No concessions are made for the relatively common case of red-green color-blindness. In this case, DNA in a human X chromosome has instructions to make rhodopsin with a yellow spectral peak instead of a green spectral peak. With the widespread use of Bayer filters, digital compression and LCD or LED display, it is possible to provide an end-to-end system which accommodates the most widespread variants of color response. At the very least, it should be considered a common courtesy to provide color-space matrix transforms to approximate the broader spectral response when using legacy RGB hardware. Even when a transform is implemented in hardware, two or more options should be given.

It may also be worthwhile to encode actinic (also known as thule). This is near ultra-violet which is perceived as purple white by people without ultra-violet filtering eye lens. This may occur due to developmental issue, injury or surgery. Early artificial lenses lacked UV filtering and therefore cateract patients commonly gained the ability to see near UV.

Alternatively, it may be worthwhile to define a number of arbitrary spectral peaks and optionally allow them to be grouped into two, three or four corollated channels.

One desirable task for a video codec is screen or window remoting. For best effect, this requires channels outside RGBA or equivalent. Other channels may include a blur map and a horizontal and vertical displacement map. The QNX Photon GUI allows this functionality. However, it is implemented as an event driven model where re-draw requests to an application may be re-emitted to windows further down the window stack.
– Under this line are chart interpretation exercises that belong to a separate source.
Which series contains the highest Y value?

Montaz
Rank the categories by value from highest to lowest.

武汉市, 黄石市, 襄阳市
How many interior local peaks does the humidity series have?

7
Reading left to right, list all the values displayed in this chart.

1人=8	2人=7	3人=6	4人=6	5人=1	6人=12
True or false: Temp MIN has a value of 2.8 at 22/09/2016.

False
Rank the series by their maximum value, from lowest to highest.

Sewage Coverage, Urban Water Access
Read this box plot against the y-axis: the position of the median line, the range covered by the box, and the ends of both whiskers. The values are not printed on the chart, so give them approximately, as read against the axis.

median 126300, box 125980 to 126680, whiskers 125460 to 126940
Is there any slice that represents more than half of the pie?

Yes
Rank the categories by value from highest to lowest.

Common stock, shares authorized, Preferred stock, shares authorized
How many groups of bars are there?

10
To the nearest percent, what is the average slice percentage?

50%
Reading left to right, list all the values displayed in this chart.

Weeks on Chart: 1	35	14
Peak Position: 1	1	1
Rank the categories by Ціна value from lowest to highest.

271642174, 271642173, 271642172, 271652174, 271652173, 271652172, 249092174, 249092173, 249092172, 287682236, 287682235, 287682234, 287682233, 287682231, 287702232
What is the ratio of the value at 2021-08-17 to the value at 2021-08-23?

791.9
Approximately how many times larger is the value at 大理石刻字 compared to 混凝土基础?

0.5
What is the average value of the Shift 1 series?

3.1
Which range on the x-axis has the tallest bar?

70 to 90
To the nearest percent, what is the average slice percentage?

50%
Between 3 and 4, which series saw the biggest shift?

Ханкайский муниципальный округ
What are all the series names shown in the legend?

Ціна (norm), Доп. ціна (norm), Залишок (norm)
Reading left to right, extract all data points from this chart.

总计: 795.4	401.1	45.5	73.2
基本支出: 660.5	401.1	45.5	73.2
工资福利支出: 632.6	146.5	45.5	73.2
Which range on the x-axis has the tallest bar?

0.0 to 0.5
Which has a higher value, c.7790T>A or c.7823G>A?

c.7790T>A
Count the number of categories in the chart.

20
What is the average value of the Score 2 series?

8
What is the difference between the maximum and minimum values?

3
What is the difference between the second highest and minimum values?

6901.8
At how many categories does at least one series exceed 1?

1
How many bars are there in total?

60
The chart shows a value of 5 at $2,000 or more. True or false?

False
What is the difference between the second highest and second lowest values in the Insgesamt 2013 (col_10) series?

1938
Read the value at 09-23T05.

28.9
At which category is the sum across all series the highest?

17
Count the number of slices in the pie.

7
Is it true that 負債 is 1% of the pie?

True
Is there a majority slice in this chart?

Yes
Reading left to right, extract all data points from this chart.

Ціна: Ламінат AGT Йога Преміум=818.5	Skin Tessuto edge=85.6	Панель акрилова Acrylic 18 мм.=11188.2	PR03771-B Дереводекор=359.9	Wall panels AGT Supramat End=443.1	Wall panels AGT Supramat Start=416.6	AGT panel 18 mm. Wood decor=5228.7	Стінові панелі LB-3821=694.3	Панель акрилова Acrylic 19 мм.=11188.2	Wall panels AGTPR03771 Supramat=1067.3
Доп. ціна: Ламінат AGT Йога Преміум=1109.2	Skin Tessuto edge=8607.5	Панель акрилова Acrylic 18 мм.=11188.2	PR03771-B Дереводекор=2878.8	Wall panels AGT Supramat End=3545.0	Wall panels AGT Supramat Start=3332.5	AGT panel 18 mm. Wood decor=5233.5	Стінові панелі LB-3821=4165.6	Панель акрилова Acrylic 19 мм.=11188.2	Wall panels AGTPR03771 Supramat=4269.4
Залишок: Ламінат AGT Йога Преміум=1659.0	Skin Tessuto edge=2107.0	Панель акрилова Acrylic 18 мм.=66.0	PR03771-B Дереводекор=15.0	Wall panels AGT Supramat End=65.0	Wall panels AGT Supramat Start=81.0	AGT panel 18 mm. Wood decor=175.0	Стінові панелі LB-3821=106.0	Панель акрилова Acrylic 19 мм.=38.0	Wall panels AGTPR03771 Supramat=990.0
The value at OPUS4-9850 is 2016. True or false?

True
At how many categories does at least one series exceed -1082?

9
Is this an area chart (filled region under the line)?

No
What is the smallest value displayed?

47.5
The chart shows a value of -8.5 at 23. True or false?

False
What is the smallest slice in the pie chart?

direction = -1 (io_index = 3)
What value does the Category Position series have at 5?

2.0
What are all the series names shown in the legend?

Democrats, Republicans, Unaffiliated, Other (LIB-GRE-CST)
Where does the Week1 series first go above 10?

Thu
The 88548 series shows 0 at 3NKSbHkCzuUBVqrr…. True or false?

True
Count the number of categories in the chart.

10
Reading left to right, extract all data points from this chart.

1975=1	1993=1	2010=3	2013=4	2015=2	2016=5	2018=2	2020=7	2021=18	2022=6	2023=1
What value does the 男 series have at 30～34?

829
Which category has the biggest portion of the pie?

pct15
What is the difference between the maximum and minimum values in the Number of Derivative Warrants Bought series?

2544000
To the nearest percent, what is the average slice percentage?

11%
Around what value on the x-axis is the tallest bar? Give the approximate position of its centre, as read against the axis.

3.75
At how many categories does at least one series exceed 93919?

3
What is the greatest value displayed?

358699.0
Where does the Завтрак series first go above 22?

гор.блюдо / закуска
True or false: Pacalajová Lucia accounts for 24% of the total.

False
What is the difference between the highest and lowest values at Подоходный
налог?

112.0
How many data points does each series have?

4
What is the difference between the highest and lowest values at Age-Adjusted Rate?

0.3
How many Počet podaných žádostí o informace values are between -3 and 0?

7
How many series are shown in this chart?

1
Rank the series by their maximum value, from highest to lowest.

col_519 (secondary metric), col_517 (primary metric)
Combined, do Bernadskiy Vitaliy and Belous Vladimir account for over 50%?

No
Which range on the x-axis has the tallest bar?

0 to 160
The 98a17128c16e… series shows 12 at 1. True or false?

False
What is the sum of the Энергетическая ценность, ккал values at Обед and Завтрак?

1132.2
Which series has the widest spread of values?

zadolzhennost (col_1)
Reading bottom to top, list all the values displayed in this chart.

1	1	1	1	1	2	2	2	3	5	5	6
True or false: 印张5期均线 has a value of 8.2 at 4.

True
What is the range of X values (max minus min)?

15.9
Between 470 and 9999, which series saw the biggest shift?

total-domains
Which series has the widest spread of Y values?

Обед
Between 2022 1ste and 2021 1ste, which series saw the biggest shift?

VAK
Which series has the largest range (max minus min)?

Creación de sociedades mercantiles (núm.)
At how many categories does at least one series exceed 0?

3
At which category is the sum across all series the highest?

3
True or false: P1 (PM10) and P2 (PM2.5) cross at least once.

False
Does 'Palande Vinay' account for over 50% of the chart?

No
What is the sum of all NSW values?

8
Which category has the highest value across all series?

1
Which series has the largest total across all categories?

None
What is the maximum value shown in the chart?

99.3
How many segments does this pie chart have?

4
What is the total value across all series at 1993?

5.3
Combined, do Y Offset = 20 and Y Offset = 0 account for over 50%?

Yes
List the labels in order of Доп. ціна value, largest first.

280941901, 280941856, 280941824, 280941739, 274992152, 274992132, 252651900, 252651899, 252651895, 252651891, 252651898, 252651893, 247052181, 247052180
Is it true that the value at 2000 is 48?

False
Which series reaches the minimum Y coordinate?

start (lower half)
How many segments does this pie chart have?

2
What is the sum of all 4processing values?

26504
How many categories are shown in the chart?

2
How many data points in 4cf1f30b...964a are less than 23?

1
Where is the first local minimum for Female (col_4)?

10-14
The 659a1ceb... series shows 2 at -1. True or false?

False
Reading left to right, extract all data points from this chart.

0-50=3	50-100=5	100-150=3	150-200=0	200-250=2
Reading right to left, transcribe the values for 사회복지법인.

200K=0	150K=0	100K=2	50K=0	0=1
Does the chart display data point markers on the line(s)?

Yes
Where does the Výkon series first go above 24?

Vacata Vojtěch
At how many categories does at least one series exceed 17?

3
The returned bitmap may be arbitrarily processed before it is passed back up the stack. When the response to a re-draw request reaches the top of the stack, it is rendered to a display buffer which may or may not be virtualized. While this architecture allows arbitrary transparency effects, it also allows any malicious application to snapshot, OCR or otherwise leak data which is displayed by other applications.

There is a further limitation with the compositing event model. A window may only be in one place. It cannot be remoted to multiple devices or shared with multiple users. However, if each display performs compositing, a window may appear correctly on all of them.

In summary, a video codec should provide:-

  • Different resolutions.
  • Different frame rates.
  • Interlace.
  • Monochrome.
  • Arbitrary permutations of red, yellow, green and blue channels.
  • Color-planes outside of visible spectrum.
  • Transparency.
  • Other per-pixel meta-data channels.